“Supportant mal que les lois israéliennes m’imposent l’appartenance à une ethnie fictive, supportant encore plus mal d’apparaître auprès du reste du monde comme membre d’un club d’élus, je souhaite démissionner et cesser de me considérer comme juif. ” (p. 134). Ainsi s’exprime avec une rare résolution Shlomo Sand, professeur d’histoire à l’université de Tel-Aviv et intellectuel de haut rang. Sa déclaration n’a rien de solennel non plus que d’ironique. Elle survient en conclusion logique d’une démonstration fortement argumentée et selon laquelle il n’est pas d’ethnie juive mais seulement un État d’Israël dont l’auteur est citoyen et dont il condamne par ailleurs la politique raciste et colonialiste.

Intitulé Comment j’ai cessé d’être juif en traduction française, l’ouvrage qui développe cette argumentation est sans conteste un pamphlet mais un pamphlet qui s’assortit d’une analyse serrée face à une réalité historique étonnamment enchevêtrée. Ainsi, chemin faisant, son auteur juge utile de cerner la notion de judéité à travers quatre “modèles” historiques distincts. Ce qui est fort éclairant. Il y eut et il y a l’antique religion juive qui fonda une identité sur la transmission de l’héritage par les mères. Il y eut et subsistent parfois des communautés se réclamant de l’appartenance juive : Shlomo Sand provient de la plus importante d’entre elles, celle de l’Europe orientale qui fut victime de nombreux pogroms. Il y eut et il y a une grande diaspora de dimension mondiale (en partie intellectuelle) qui résulta entre autres des persécutions infligées aux Juifs par Staline et par Hitler et que la Shoah fédéra en une vaste mouvance à l’échelle du monde. Et il y eut la fondation par le sionisme — un sionisme se voulant majoritairement laïc — de l’État d’Israël avec occupation de la Palestine. Tout cela se superpose et s’emmêle si bien dans les faits que l’on sait gré à l’auteur d’y mettre bon ordre.
De quoi résulte clairement pour Sand qu’il n’est pas d’identité juive en dehors du critère religieux. Car c’est en fin de compte ce dernier qui fait foi lorsque l’État israélien déclare “juifs” ses citoyens. Or, ce critère ne saurait convenir à un laïc conséquent tel que l’auteur, qui ne peut acepter que la théocratie se soit ainsi muée en ethnocratie. Car c’est bien de cela qu’il s’agit. Et, pour lui, au bout du long trajet sioniste, on ne trouve qu’un concept creux d’appartenance, car ne reposant ni sur une culture ni sur une langue. “Certains savants sionistes en Israël et à l’étranger, écrit-il encore non sans ironie, ont beau proclamer l’existence d’une “pureté génétique” que les juifs auraient préservée au cours des générations, ils n’ont cependant toujours pas réussi à caractériser un juif selon un prototype d’ADN.” (p. 114)
A pourtant bel et bien existé une vaste communauté juive dotée d’une forte culture populaire, qu’admirait Franz Kafka, et d’une langue, le yiddish. Elle était nombreuse et misérable, vivant dans des shtetls à l’est de l’Europe. La famille Sand en faisait partie — tout comme les familles de plusieurs des futurs dirigeants israéliens. Et Sand conserve visiblement une fierté de cette origine, constatant qu’Israël n’a eu d’autre volonté que de gommer les traces de cette culture de pauvres dans une sorte de progrom symbolique.

**ENTRÉES:**

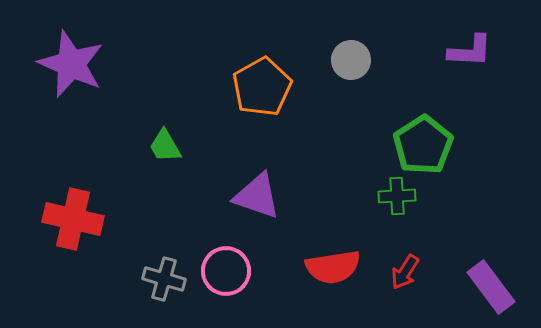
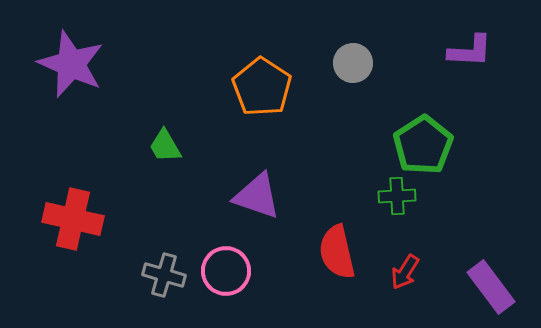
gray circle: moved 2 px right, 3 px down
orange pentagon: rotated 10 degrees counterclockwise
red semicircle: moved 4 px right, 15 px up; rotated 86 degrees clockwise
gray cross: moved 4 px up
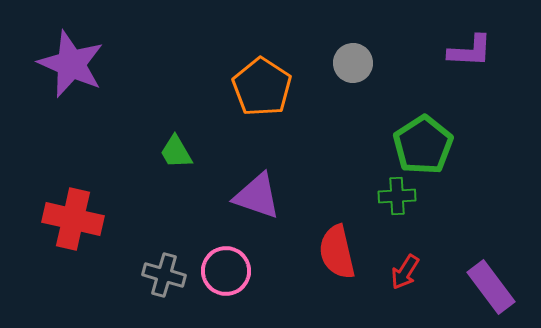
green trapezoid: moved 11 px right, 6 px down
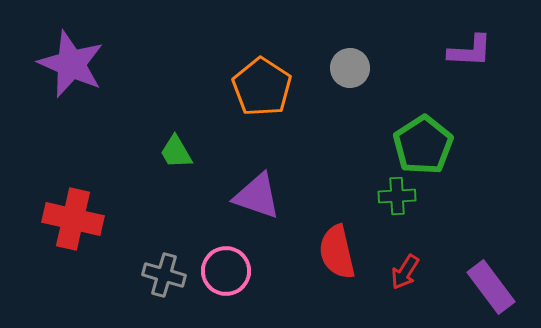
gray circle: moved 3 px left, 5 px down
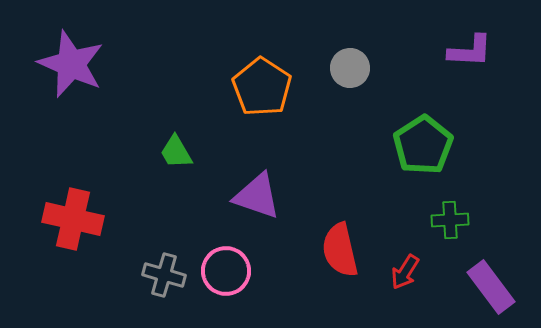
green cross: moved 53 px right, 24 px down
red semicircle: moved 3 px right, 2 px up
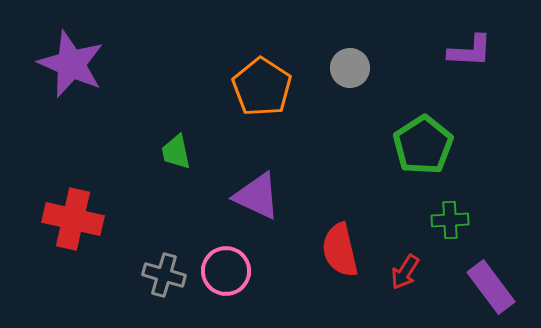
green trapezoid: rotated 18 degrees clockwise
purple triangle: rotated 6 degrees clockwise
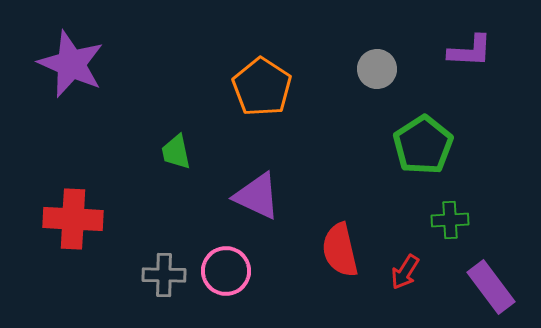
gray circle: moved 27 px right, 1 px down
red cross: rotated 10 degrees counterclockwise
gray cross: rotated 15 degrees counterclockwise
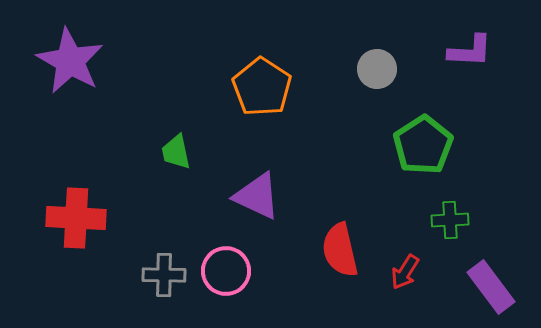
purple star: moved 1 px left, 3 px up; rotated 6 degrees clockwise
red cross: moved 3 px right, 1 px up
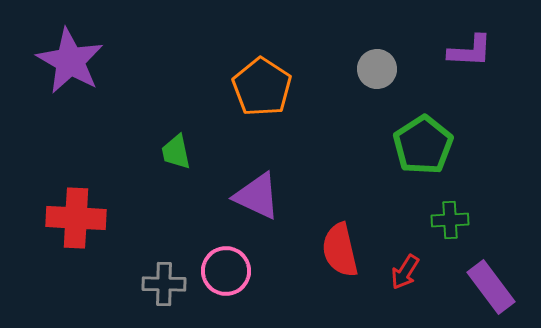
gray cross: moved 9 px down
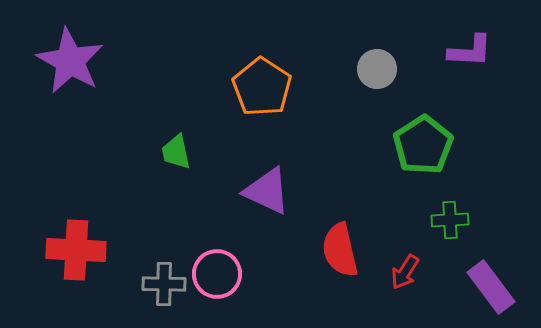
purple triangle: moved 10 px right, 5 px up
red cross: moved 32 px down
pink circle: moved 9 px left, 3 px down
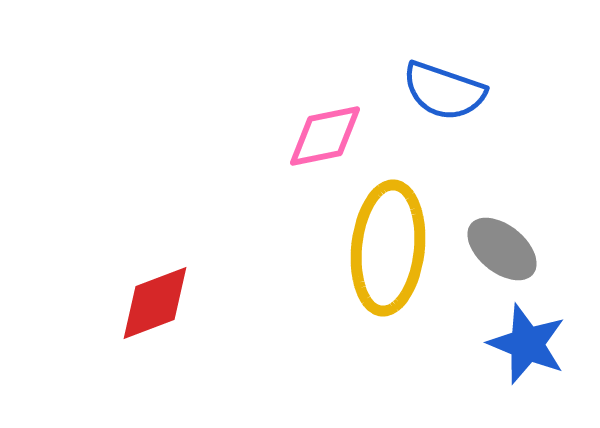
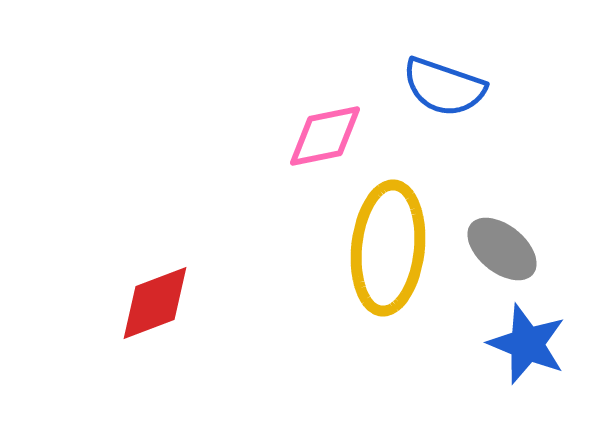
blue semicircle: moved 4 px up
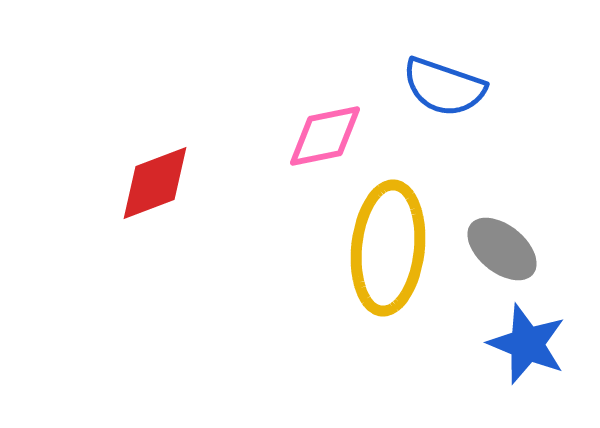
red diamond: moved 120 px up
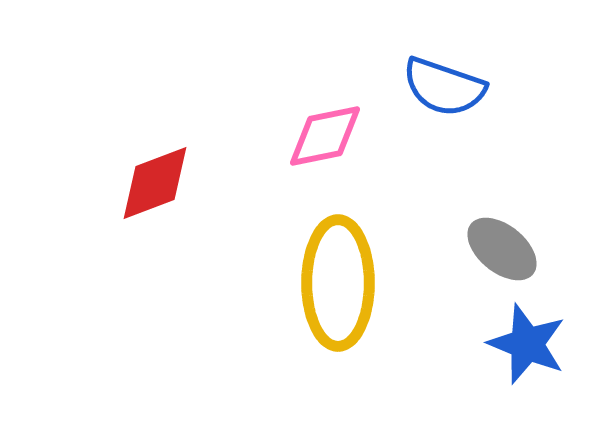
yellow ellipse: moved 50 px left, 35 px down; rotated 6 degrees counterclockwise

==

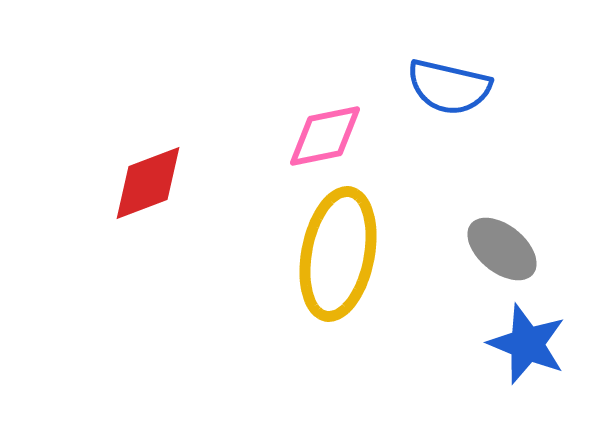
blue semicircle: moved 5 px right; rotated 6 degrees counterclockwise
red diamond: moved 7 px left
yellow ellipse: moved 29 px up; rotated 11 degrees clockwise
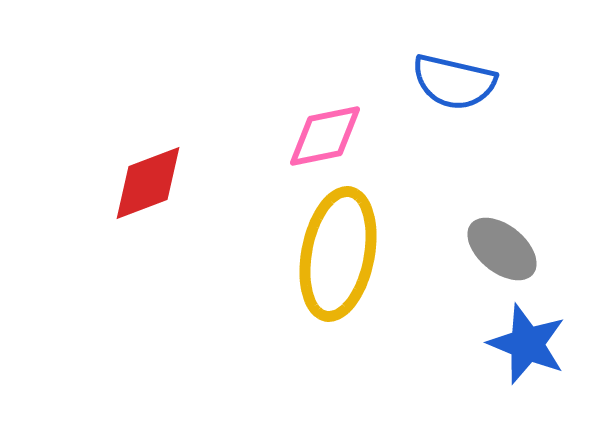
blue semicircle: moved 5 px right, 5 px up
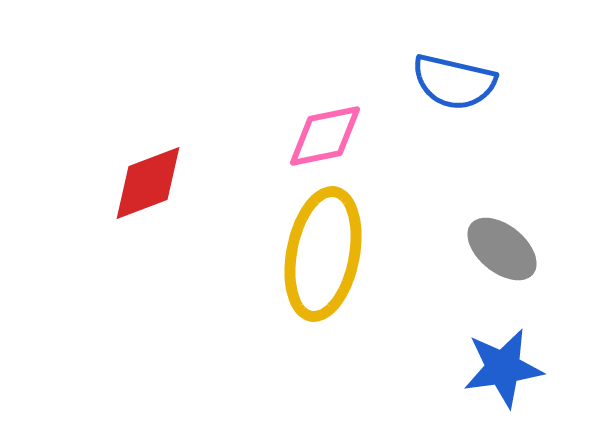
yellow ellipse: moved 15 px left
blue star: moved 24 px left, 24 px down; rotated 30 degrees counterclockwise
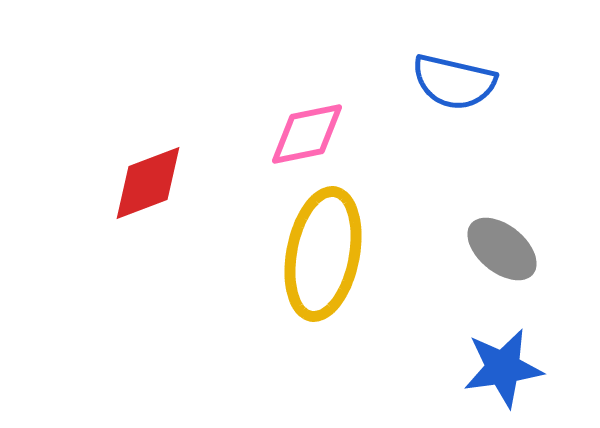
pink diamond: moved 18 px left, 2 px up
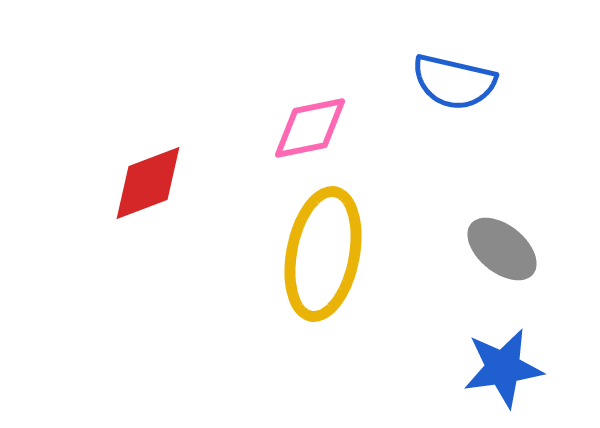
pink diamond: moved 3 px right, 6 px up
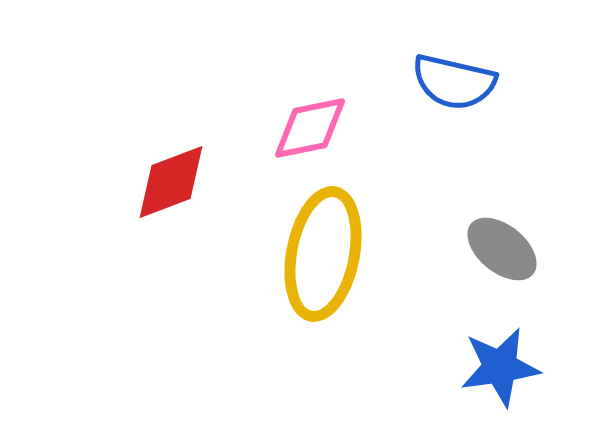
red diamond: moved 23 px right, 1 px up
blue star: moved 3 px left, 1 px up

...

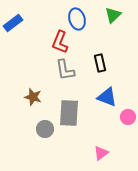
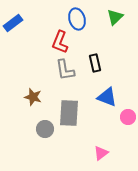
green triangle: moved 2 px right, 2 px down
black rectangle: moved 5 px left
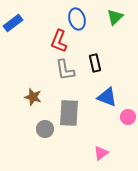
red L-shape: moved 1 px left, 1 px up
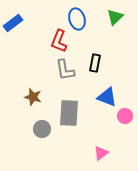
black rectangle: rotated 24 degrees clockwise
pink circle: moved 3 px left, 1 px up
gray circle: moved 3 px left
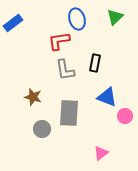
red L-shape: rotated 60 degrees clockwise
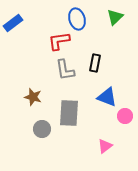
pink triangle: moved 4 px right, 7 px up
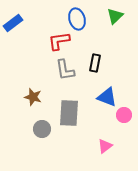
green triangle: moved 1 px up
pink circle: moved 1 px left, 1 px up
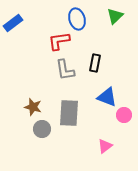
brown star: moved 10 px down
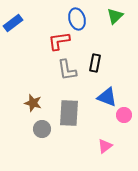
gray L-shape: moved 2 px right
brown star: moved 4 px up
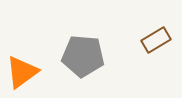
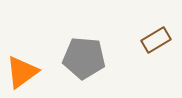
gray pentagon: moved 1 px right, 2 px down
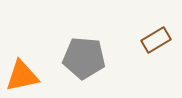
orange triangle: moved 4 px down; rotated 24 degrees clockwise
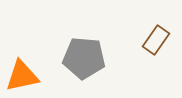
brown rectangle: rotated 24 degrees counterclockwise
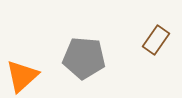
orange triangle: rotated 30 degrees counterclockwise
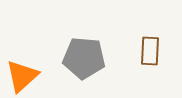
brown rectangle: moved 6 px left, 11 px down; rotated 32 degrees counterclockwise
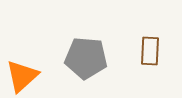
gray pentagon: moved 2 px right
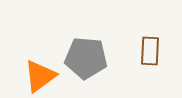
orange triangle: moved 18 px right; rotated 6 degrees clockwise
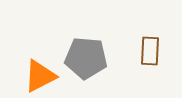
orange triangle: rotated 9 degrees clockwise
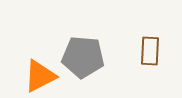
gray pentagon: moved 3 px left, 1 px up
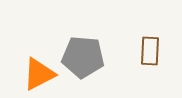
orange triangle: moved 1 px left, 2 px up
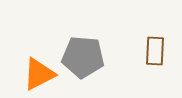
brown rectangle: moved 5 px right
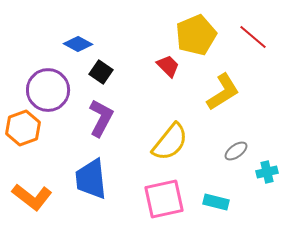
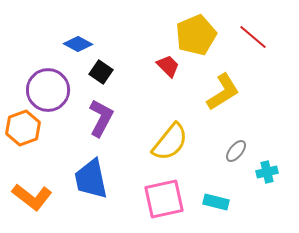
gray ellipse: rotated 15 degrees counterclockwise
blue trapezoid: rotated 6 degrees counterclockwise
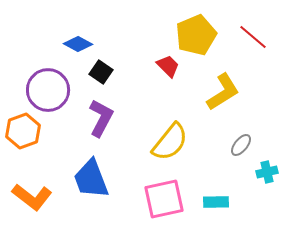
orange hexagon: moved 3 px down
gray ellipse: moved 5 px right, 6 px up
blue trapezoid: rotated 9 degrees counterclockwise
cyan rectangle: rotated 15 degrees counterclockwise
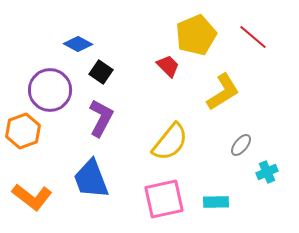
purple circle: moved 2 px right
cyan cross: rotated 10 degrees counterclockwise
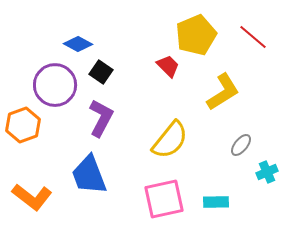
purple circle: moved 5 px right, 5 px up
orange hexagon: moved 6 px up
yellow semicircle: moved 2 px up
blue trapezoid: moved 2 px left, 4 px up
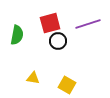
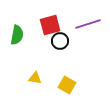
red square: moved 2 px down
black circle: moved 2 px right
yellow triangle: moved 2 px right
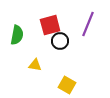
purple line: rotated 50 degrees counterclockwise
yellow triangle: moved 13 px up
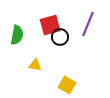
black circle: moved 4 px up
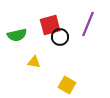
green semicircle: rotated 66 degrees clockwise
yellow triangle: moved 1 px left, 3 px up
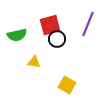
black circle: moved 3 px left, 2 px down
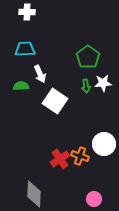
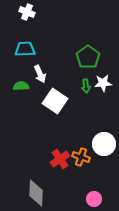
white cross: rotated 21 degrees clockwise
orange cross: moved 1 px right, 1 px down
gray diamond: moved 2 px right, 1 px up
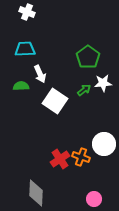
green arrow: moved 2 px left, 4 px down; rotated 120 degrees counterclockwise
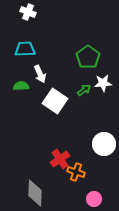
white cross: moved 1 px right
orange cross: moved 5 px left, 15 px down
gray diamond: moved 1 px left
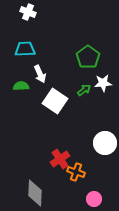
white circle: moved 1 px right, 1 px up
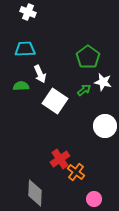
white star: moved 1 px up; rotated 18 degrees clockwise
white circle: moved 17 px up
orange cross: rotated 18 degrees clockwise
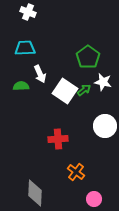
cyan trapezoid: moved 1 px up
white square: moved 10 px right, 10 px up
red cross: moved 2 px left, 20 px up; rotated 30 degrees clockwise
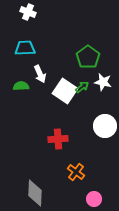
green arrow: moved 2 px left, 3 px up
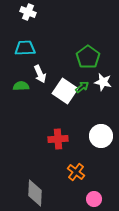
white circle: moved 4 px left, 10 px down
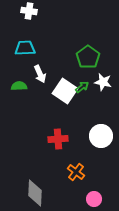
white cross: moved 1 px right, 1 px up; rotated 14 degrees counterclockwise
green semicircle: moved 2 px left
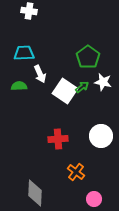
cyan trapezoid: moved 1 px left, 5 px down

**EXERCICES PROPOSÉS:**
**1.** Répondez aux questions suivantes sur le texte consacré au livre de Shlomo Sand.
(a) Dans quelle université Shlomo Sand enseigne-t-il l'histoire ?
(b) Sous quel titre l'ouvrage a-t-il paru en traduction française ?
(c) Quelle langue parlait la communauté juive des shtetls d'Europe de l'Est ?
**2.** Réécrivez le passage des entrées allant de la ligne contenant « blue semicircle: moved 5 px right; » jusqu'à celle contenant « pink diamond: moved 3 px right, 6 px up », en remplaçant « px » par « pixels » sans rien modifier d'autre. Laissez les images de côté.
Le texte et les entrées n'ont aucun lien entre eux.

**CORRIGÉS DÉTAILLÉS:**
**1.**
(a) À l'université de Tel-Aviv.
(b) Comment j'ai cessé d'être juif.
(c) Le yiddish.

**2.**
blue semicircle: moved 5 pixels right; rotated 6 degrees counterclockwise
red diamond: moved 7 pixels left
yellow ellipse: moved 29 pixels up; rotated 11 degrees clockwise
blue semicircle: moved 5 pixels right, 5 pixels up
yellow ellipse: moved 15 pixels left
blue star: moved 24 pixels left, 24 pixels down; rotated 30 degrees counterclockwise
pink diamond: moved 18 pixels left, 2 pixels up
pink diamond: moved 3 pixels right, 6 pixels up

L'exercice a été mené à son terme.